50 Amour ou ambition ?

22 mai 2011

“Vous auriez pu faire venir des secours, non ?”
“Mais je vous dis que Consuelo était là. Qu’est-ce qu’elle aurait raconté à tout le monde ! Surtout que la fille de Louis n’était pas loin...”
“Vous auriez pu téléphoner au Samu d’une cabine.”
“Je n’ai pas de carte.”
“D’un café ?” continua-t-il implacable.

Elle hoqueta :
“Mais je ne pouvais pas. Vous ne vous rendez pas compte de l’effet que cela fait de voir un homme mourir. Je n’étais pas préparée à cela du tout. Je fais ce que je peux pour qu’il soit bien et il tombe. J’ai voulu mettre ses papiers à l’abri, c’est tout.”
“Alors pourquoi êtes vous venue aujourd’hui ?”
Elle se tassa encore plus, accablée par ce destin tellement injuste qui l’avait écarté d’un poste de sous-chef de service avec sous-fesse fleuri et photo de son chat.
“De toute façon, j’ai pensé que vous alliez me retrouver. C’était forcé alors j’ai préféré ne pas rester à attendre. Et puis ce dossier me fait peur, je veux m’en débarrasser. Je n’arrive pas à savoir si Louis va mourir ou non. A l’hôpital, ils ne veulent pas me répondre parce que je ne suis pas de la famille.”

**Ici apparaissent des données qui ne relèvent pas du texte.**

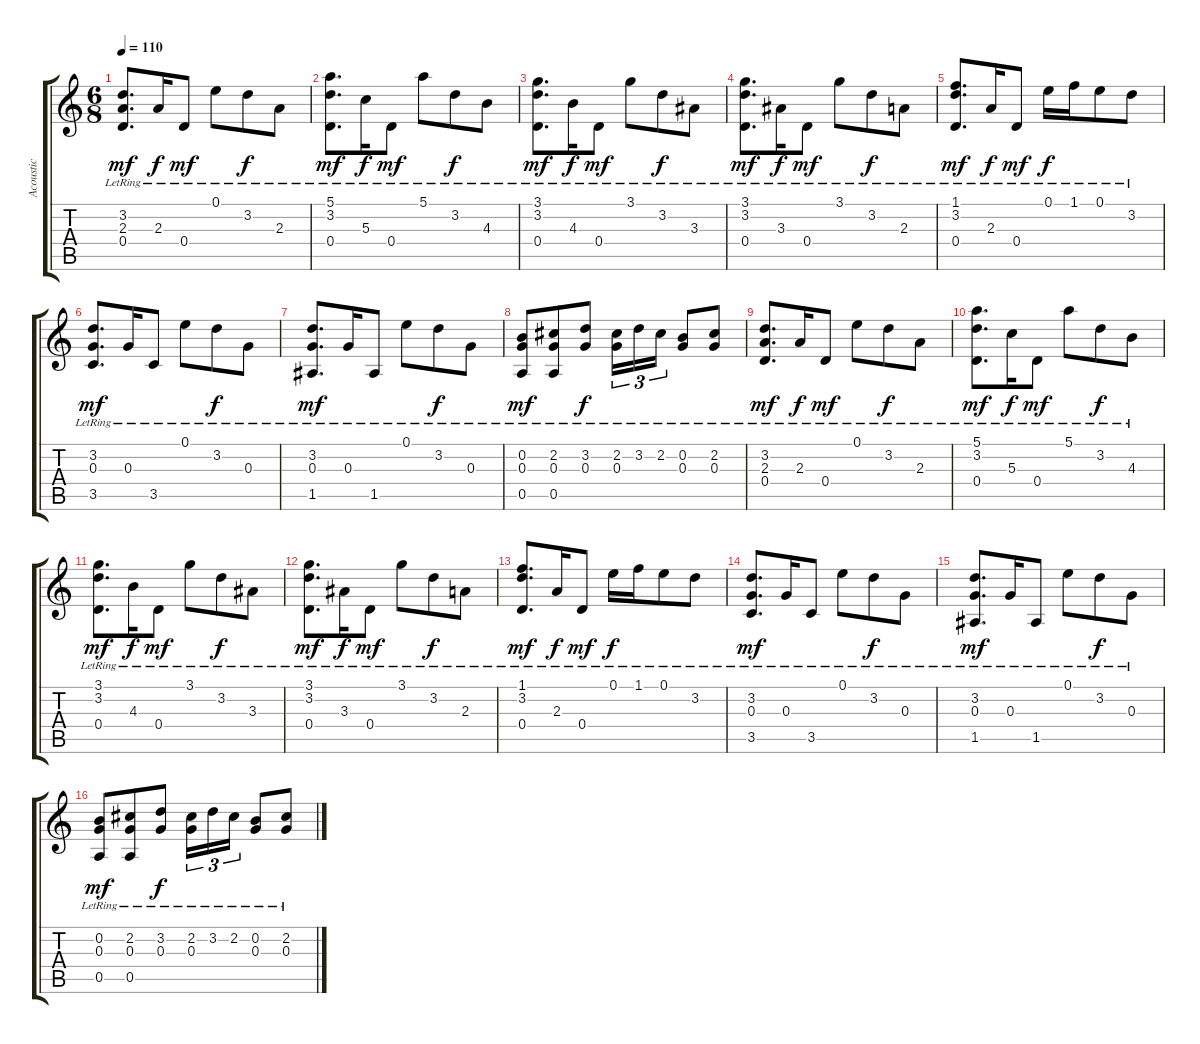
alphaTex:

\track ("Acoustic" "Acoustic") {instrument acousticguitarnylon}
\staff {score tabs}
\tuning (E4 B3 G3 D3 A2 E2) {hide}
\ts (6 8)
\tempo 110
\clef g2
\ks c
(3.2{lr} 2.3 0.4{lr}).8{d dy mf} 2.3{lr}.16{dy f beam merge} 0.4{lr}.8{dy mf} 0.1{lr}.8{beam merge} 3.2{lr}.8{dy f} 2.3{lr}.8 |
(5.1{lr} 3.2{lr} 0.4{lr}).8{d dy mf} 5.3{lr}.16{dy f} 0.4{lr}.8{dy mf} 5.1{lr}.8{beam merge} 3.2{lr}.8{dy f} 4.3{lr}.8 |
(3.1{lr} 3.2{lr} 0.4{lr}).8{d dy mf} 4.3{lr}.16{dy f} 0.4{lr}.8{dy mf} 3.1{lr}.8{beam merge} 3.2{lr}.8{dy f} 3.3{lr}.8 |
(3.1{lr} 3.2{lr} 0.4{lr}).8{d dy mf} 3.3{lr}.16{dy f} 0.4{lr}.8{dy mf} 3.1{lr}.8{beam merge} 3.2{lr}.8{dy f} 2.3{lr}.8 |
(1.1{lr} 3.2{lr} 0.4{lr}).8{d dy mf} 2.3{lr}.16{dy f} 0.4{lr}.8{dy mf} 0.1{lr}.16{dy f beam merge} 1.1{lr}.16{beam merge} 0.1{lr}.8 3.2{lr}.8 |
(3.2{lr} 0.3 3.5{lr}).8{d dy mf} 0.3{lr}.16 3.5{lr}.8 0.1{lr}.8{beam merge} 3.2{lr}.8{dy f} 0.3{lr}.8 |
(3.2{lr} 0.3 1.5{lr}).8{d dy mf} 0.3{lr}.16 1.5{lr}.8 0.1{lr}.8{beam merge} 3.2{lr}.8{dy f} 0.3{lr}.8 |
(0.2{lr} 0.3{lr} 0.5).8{dy mf beam merge} (2.2{lr} 0.3{lr} 0.5{lr}).8 (3.2{lr} 0.3{lr}).8{dy f} (2.2{lr} 0.3{lr}).16{tu (3 2)} 3.2{lr}.16{tu (3 2) beam merge} 2.2{lr}.16{tu (3 2)} (0.2{lr} 0.3{lr}).8 (2.2{lr} 0.3{lr}).8 |
(3.2{lr} 2.3 0.4{lr}).8{d dy mf} 2.3{lr}.16{dy f beam merge} 0.4{lr}.8{dy mf} 0.1{lr}.8{beam merge} 3.2{lr}.8{dy f} 2.3{lr}.8 |
(5.1{lr} 3.2{lr} 0.4{lr}).8{d dy mf} 5.3{lr}.16{dy f} 0.4{lr}.8{dy mf} 5.1{lr}.8{beam merge} 3.2{lr}.8{dy f} 4.3{lr}.8 |
(3.1{lr} 3.2{lr} 0.4{lr}).8{d dy mf} 4.3{lr}.16{dy f} 0.4{lr}.8{dy mf} 3.1{lr}.8{beam merge} 3.2{lr}.8{dy f} 3.3{lr}.8 |
(3.1{lr} 3.2{lr} 0.4{lr}).8{d dy mf} 3.3{lr}.16{dy f} 0.4{lr}.8{dy mf} 3.1{lr}.8{beam merge} 3.2{lr}.8{dy f} 2.3{lr}.8 |
(1.1{lr} 3.2{lr} 0.4{lr}).8{d dy mf} 2.3{lr}.16{dy f} 0.4{lr}.8{dy mf} 0.1{lr}.16{dy f beam merge} 1.1{lr}.16{beam merge} 0.1{lr}.8 3.2{lr}.8 |
(3.2{lr} 0.3 3.5{lr}).8{d dy mf} 0.3{lr}.16 3.5{lr}.8 0.1{lr}.8{beam merge} 3.2{lr}.8{dy f} 0.3{lr}.8 |
(3.2{lr} 0.3 1.5{lr}).8{d dy mf} 0.3{lr}.16 1.5{lr}.8 0.1{lr}.8{beam merge} 3.2{lr}.8{dy f} 0.3{lr}.8 |
(0.2{lr} 0.3{lr} 0.5).8{dy mf beam merge} (2.2{lr} 0.3{lr} 0.5{lr}).8 (3.2{lr} 0.3{lr}).8{dy f} (2.2{lr} 0.3{lr}).16{tu (3 2)} 3.2{lr}.16{tu (3 2) beam merge} 2.2{lr}.16{tu (3 2)} (0.2{lr} 0.3{lr}).8 (2.2{lr} 0.3{lr}).8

Il était difficile de savoir si elle était peinée d’être traitée comme une étrangère ou si elle se faisait du souci pour l’académicien. Vogel préféra croire la seconde solution et la rassura autant qu’il le pouvait.
“Il se remettra sans doute.”
Elle se redressa encore trop incrédule pour être totalement soulagée.
“Vous devriez aller faire un tour dans cette salle de bain, je n’ai jamais vu autant de médicaments sans compter les crèmes, les laits pour le corps, les granulés, les trucs de régime.”
“Pensez-vous que vous auriez pu vous tromper de gélule ?” finit par interroger Vogel.
Elle lui jeta un regard reconnaissant d’avoir deviné son angoisse.
“Bien sûr, c’est même ça qui me rend malade. Il était en train de suffoquer et j’avais devant moi une pharmacie complète avec des plaquettes de cachets sans boite, vert clair, vert foncé, bleu-vert. C’était une malade, cette femme, de la tête je veux dire.”

Quand elle fut partie, Vogel décrocha son téléphone pour demander qu’un spécialiste aille se pencher sur l’armoire à pharmacie des Lannois, en fasse l’inventaire et parte à la recherche de gélule verte et blanche.
“Tu crois que c’est la vengeance posthume de Lucile qui remplace les cachets pour le cœur par des pastilles pour la toux. Ou tout juste un accident dû à l’affolement de cette gamine.”
Il fit une pause avant d’ajouter :
“Comment expliques-tu qu’une fille aussi jeune puisse s’envoyer ce vieux machin ? Cela me donne la nausée.”
“L’ambition”, répondit Beaudoin. “La griserie d’avoir son nom imprimé. Le pouvoir. J’ai l’impression qu’elles sont toutes prêtes à se prostituer.”
“Toutes ? Je croyais qu’il y avait une pure, un diamant blanc-bleu dans le lot ?”
“Jusqu’ici, nous n’avons rien à reprocher à Alex Lombard, avoue-le. Hormis une insolence inconnue entre Sarreguemines et Besançon. Ses explications nous ont plutôt débroussaillé le terrain.”
“Ombrageux ? Attention à ne pas tomber amoureux. Avec les nausées dûes à la vue des cadavres, c’est le deuxième écueil de la profession,” répliqua Vogel ravi de se moquer de son inspecteur.

Puis, il ouvrit le dossier à la première page où Lannois avait calligraphié avec application "Saunders, Indochine". C’était des photocopies et des originaux, des clichés un peu passés où l’on reconnaissait Saunders avec Bao-Daï et Sihanouk.